Vanilla JS is perfectly fine to do basic interactive stuff. Data Binding is a bit trickier but can be achieved neatly with Web Components. I like it.

[–] maegul@lemmy.ml 3 points 5 months ago (1 children)

Yea, I'm unclear on how you can take web components and still have widespread browser support (not knowing enough about their ins and outs).

Plain template elements are widely supported and have been for ~10 years (which ideologically matters to me along the same lines as the top post's article) ... perhaps a little bit of hacking together can get you close with just that?

[–] DmMacniel@feddit.de 3 points 5 months ago (1 children)

Every browser released since 2020 supports this (custom elements that is), so I don't see an issue with browser support.

You mean the Html template Element? I've never really got that to work, but I also never seriously tried.

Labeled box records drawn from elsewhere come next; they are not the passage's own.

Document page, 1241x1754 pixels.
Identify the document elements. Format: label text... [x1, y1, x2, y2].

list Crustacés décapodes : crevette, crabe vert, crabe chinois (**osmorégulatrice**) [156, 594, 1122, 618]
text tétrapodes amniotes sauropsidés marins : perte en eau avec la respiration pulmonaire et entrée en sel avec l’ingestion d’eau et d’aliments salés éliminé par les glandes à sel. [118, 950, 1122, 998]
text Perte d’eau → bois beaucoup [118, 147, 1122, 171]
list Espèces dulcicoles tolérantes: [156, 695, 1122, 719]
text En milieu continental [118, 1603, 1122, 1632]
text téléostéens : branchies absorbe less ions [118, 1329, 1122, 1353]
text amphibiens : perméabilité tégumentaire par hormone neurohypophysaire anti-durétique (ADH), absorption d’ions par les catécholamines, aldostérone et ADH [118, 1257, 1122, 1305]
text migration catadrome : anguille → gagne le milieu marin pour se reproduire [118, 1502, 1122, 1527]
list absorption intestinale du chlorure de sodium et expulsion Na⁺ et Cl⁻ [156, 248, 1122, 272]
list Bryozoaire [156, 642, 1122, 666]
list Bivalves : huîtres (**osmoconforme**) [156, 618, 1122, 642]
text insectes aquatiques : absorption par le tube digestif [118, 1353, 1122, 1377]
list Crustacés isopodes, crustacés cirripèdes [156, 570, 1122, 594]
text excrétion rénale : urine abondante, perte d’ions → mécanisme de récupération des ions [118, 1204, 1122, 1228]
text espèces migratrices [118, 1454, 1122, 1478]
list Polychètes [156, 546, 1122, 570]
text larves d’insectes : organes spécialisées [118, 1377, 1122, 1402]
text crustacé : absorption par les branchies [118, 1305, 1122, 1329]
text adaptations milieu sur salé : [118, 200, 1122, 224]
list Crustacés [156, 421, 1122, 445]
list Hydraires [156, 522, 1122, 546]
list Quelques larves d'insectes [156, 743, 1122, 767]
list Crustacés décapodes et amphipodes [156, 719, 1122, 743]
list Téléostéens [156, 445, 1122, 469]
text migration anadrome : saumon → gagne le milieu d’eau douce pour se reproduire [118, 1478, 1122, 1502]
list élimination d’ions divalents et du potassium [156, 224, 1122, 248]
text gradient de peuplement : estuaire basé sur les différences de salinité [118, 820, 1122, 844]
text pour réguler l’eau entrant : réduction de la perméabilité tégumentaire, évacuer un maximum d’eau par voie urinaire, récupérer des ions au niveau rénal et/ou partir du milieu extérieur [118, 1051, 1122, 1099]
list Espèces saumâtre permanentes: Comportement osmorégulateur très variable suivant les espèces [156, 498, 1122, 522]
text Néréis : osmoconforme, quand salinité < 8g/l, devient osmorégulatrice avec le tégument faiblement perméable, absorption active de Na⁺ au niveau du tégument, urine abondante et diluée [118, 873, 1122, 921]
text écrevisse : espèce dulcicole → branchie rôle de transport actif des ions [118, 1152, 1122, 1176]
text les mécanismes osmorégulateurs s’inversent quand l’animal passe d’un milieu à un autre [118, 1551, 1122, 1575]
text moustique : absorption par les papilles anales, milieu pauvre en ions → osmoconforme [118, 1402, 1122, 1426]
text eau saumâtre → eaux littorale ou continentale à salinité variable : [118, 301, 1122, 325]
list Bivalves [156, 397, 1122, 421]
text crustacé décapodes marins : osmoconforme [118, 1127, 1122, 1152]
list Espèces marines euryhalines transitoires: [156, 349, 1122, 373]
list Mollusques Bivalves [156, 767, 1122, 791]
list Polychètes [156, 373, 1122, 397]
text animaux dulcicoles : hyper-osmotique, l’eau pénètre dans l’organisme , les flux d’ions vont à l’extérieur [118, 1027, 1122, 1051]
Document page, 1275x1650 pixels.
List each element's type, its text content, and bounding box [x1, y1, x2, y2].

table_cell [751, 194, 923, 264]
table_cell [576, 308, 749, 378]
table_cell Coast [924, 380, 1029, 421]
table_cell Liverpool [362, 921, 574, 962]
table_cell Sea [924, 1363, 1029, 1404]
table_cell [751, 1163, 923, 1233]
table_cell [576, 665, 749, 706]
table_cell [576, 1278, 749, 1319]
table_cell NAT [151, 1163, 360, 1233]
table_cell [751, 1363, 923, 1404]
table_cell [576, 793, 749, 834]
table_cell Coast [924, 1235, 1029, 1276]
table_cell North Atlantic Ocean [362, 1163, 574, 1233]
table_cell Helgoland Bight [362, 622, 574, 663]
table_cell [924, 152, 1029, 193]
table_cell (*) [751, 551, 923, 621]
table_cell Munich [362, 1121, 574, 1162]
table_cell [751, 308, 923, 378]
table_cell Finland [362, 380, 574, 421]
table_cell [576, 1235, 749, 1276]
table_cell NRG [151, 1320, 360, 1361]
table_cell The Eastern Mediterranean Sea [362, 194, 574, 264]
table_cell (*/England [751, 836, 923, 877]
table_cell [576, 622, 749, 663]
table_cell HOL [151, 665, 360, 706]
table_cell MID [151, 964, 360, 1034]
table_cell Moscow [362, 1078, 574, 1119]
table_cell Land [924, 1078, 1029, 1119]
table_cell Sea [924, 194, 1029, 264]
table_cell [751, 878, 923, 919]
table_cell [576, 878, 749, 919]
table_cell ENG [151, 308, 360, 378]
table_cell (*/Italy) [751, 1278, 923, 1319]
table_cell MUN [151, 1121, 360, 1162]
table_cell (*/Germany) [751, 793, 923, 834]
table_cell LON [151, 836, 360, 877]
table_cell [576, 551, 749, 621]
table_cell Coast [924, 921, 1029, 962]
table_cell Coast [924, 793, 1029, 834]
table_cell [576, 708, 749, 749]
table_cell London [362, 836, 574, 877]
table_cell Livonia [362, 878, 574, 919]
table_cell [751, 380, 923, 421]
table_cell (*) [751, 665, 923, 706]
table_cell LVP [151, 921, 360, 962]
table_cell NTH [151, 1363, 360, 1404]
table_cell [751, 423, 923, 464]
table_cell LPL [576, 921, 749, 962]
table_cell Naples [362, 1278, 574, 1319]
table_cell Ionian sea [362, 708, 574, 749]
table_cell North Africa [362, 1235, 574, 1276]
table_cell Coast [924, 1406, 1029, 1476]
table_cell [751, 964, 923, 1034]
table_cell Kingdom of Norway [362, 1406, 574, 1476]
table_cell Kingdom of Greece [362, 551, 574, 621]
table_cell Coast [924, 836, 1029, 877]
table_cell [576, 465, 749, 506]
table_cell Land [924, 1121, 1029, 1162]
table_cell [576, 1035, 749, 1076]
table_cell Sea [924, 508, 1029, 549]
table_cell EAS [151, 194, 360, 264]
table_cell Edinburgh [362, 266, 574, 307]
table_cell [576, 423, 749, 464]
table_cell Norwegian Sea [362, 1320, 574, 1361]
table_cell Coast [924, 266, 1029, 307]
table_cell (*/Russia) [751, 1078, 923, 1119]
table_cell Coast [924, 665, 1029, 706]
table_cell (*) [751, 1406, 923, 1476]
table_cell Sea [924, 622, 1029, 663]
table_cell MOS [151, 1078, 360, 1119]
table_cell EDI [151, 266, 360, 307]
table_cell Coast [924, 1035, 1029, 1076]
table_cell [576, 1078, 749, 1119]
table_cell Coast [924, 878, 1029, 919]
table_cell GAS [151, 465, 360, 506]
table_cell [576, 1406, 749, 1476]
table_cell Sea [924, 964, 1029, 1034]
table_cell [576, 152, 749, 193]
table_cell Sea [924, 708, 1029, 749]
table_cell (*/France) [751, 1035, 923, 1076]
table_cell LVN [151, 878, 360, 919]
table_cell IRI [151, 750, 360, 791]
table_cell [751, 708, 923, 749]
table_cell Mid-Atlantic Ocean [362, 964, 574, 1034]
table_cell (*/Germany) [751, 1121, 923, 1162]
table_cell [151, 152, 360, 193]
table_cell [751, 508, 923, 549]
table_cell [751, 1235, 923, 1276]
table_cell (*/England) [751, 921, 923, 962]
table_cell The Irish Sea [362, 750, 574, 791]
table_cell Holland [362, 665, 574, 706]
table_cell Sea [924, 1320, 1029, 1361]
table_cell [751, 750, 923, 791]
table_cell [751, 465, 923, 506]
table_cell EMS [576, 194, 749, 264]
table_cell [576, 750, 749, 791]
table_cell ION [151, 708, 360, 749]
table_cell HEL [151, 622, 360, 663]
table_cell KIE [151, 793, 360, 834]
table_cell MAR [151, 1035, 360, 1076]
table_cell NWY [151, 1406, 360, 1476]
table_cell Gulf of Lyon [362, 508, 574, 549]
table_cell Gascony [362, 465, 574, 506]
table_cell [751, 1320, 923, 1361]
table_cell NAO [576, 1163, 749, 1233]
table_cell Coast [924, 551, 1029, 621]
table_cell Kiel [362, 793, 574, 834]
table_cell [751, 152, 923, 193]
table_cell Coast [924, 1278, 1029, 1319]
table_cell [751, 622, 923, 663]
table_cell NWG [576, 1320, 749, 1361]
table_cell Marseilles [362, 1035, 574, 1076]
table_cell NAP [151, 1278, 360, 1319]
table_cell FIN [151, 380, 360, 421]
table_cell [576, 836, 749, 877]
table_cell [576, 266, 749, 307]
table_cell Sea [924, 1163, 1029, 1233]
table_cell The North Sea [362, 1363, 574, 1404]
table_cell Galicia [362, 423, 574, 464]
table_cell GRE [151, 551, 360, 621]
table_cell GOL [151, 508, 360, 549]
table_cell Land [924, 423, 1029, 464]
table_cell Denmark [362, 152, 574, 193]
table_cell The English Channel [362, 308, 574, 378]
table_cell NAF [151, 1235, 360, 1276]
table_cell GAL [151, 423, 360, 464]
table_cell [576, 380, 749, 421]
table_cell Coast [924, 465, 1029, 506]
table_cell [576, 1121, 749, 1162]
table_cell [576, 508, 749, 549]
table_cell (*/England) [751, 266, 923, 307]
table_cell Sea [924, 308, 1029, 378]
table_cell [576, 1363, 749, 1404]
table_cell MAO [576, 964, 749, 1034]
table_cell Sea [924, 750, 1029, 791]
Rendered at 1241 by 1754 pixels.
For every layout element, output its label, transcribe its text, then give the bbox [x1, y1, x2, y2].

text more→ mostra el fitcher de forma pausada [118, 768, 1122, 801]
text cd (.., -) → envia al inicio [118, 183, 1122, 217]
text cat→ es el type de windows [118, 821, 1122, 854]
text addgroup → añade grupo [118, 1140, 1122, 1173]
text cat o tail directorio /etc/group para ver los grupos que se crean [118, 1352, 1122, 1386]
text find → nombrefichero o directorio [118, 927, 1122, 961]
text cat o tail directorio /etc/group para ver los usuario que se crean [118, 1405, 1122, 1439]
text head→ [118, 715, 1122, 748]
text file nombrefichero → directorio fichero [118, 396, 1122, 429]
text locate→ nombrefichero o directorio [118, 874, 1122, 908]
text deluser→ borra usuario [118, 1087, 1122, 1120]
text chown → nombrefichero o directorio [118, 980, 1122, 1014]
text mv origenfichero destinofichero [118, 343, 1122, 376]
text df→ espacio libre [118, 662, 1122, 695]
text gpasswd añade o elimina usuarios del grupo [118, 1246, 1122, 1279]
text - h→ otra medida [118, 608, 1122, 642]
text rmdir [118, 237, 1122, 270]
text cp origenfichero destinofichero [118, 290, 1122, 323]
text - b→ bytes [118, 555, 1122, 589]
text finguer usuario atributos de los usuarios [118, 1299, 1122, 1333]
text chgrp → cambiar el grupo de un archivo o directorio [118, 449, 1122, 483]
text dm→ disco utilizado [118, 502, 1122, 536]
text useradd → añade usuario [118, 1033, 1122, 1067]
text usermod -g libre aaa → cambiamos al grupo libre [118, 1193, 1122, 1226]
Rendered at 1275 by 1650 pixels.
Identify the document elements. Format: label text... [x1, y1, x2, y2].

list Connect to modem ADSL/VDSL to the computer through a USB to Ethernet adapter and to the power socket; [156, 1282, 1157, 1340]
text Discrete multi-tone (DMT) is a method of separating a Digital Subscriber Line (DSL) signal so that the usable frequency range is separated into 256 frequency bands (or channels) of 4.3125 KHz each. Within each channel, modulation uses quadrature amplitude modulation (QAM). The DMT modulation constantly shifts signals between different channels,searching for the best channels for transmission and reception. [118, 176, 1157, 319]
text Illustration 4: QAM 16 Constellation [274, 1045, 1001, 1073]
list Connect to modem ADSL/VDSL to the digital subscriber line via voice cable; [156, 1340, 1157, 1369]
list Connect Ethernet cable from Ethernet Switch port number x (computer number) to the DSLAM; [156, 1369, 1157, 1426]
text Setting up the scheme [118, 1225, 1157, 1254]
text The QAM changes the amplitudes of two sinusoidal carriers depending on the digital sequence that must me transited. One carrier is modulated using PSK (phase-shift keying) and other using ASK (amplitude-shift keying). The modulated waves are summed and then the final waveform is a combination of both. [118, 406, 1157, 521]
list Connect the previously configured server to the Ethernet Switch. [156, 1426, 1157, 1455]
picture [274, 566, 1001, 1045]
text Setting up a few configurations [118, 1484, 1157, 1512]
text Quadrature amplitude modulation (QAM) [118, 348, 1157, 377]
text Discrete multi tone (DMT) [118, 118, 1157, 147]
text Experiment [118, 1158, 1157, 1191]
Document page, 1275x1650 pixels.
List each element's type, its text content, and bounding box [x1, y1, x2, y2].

[–] maegul@lemmy.ml 2 points 5 months ago

Every browser released since 2020 supports this

It's a little paranoid of me, but I like the idea that a basic web app I make can be thrown onto any old out of date machine, where ~2015 or younger seems about right for me ATM.

You mean the Html template Element? I’ve never really got that to work, but I also never seriously tried.

Yea. From memory, it's just an unrendered chunk of HTML that you can select and clone with a bit of JS. I always figured there'd be a pattern that isn't too much of a cludge and gets you some useful amount of the way to components for basic "vanilla-js" pages, just never gave it a shot either.